## What the exercise asks
Give back exactly the first lines of the entries below, through the line with "revenus, soit une".

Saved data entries
──────────

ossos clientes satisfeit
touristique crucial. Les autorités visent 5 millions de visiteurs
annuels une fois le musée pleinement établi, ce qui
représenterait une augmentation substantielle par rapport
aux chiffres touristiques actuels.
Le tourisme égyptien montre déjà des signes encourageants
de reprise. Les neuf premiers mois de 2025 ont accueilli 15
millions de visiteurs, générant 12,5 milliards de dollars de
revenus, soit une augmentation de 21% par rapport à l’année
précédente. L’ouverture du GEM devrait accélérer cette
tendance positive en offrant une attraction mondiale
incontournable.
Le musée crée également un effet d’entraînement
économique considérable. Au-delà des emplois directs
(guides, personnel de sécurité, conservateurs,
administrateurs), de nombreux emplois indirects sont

──────────

## Exercise output
ossos clientes satisfeit
touristique crucial. Les autorités visent 5 millions de visiteurs
annuels une fois le musée pleinement établi, ce qui
représenterait une augmentation substantielle par rapport
aux chiffres touristiques actuels.
Le tourisme égyptien montre déjà des signes encourageants
de reprise. Les neuf premiers mois de 2025 ont accueilli 15
millions de visiteurs, générant 12,5 milliards de dollars de
revenus, soit une augmentation de 21% par rapport à l’année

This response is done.